After that, it was easy enough. In a few more heartbeats, all the wyrmkeepers and their servants were either dead or incapacitated.

“Is everyone all right?” Cera panted.

“Pretty much,” a sunlord replied. His knuckles were raw, possibly from swinging at flesh and hitting armor instead. “I think they were working up to killing us, but they hadn’t started yet. Why is this happening?”

“Haven’t you heard?” said a priestess with black, plaited hair. “Chessenta doesn’t need any gods except the Red Dragon.”
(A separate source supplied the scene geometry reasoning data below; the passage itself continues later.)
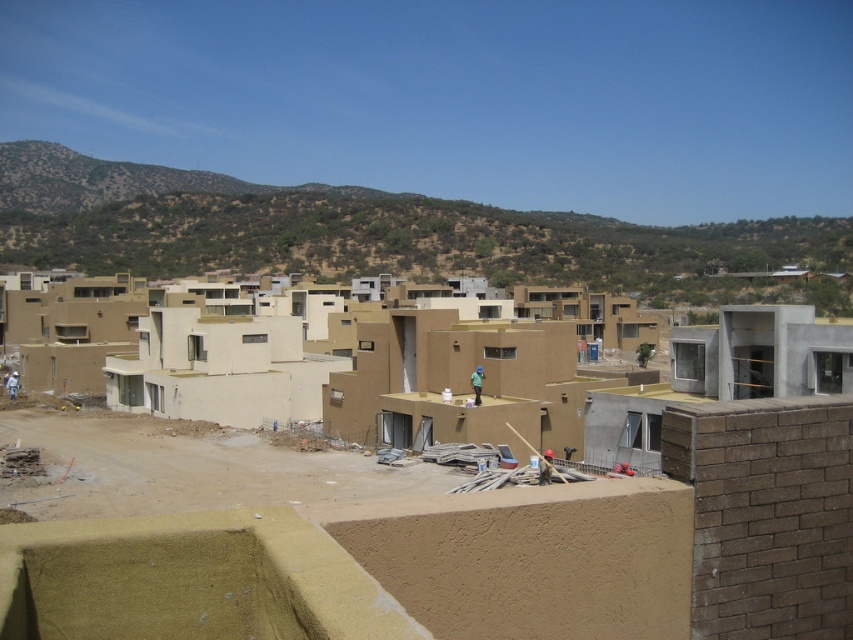
You are a drone operator tasked with capturing aerial footage of the construction site. You need to ensure that both the brown textured hillside at upper center and the green matte construction worker at center are visible in the frame. Which object should you focus on to ensure the other remains in the background without being too small?

The brown textured hillside at upper center is larger in size than the green matte construction worker at center, so focusing on the brown textured hillside at upper center would allow the green matte construction worker at center to remain visible in the background without appearing too small.

Looking at this image, you are a drone operator tasked with capturing aerial footage of the construction site. You need to fly your drone from point A to point B. Given that point A is at point (486, 221) and point B is at point (474, 401), which point is closer to the camera so that you can adjust your flight path accordingly?

Point (486, 221) is closer to the camera than point (474, 401) because it is further to the camera than the other point.

You are a construction supervisor who needs to ensure safety on the site. The matte beige building at center and the green matte construction worker at center are both in your line of sight. Which object is taller and requires closer monitoring for potential hazards?

The matte beige building at center is much taller than the green matte construction worker at center, so it requires closer monitoring for potential hazards due to its height.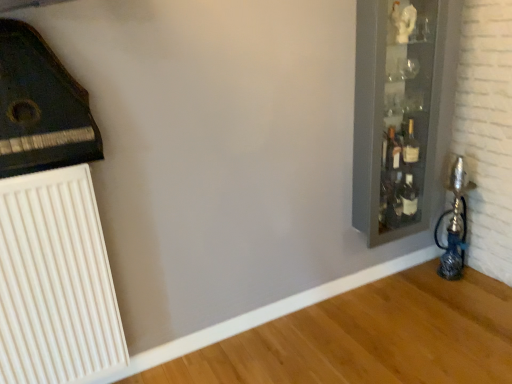
What are the coordinates of `free spot above white plastic radiator at lower left (from a real-world perspective)` in the screenshot? It's located at (37, 171).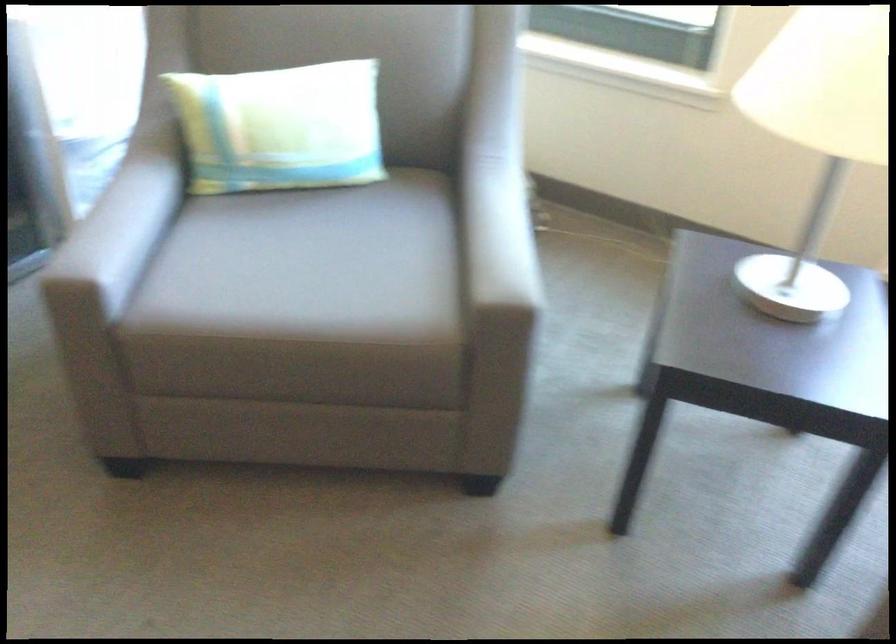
“That’s part of it,” Cera said. She explained what was going on as concisely as she could. “I was going to try to convince you to fight Tchazzar. After what’s happened here, I hope I don’t have to.”

The other clerics exchanged glances. Then the one with the skinned, bloody fists said, “We’ll fight. Apparently we have to, to serve the Keeper, protect the people, and save our own lives. How do we begin?”

“Arm yourselves,” Cera said. “Then we’ll visit the temples of all the other true gods. If the wyrmkeepers are holding any other clerics prisoner, we’ll free them. Either way, we’ll ask our colleagues to fight alongside us. And then… well, we’ll figure it out as we go along.”

*****

Light flickered and thunder cracked in the northern sky. Tchazzar knew it wasn’t a storm or at least not a natural one. Alasklerbanbastos was signaling his arrival.

Tchazzar hesitated and thought that no one could blame him for it. Alasklerbanbastos was his greatest enemy and the very embodiment of everything foul and unnatural. Under any other circumstances, only an idiot would go to meet him in the dark and lonely sky, especially knowing that he’d brought allies along.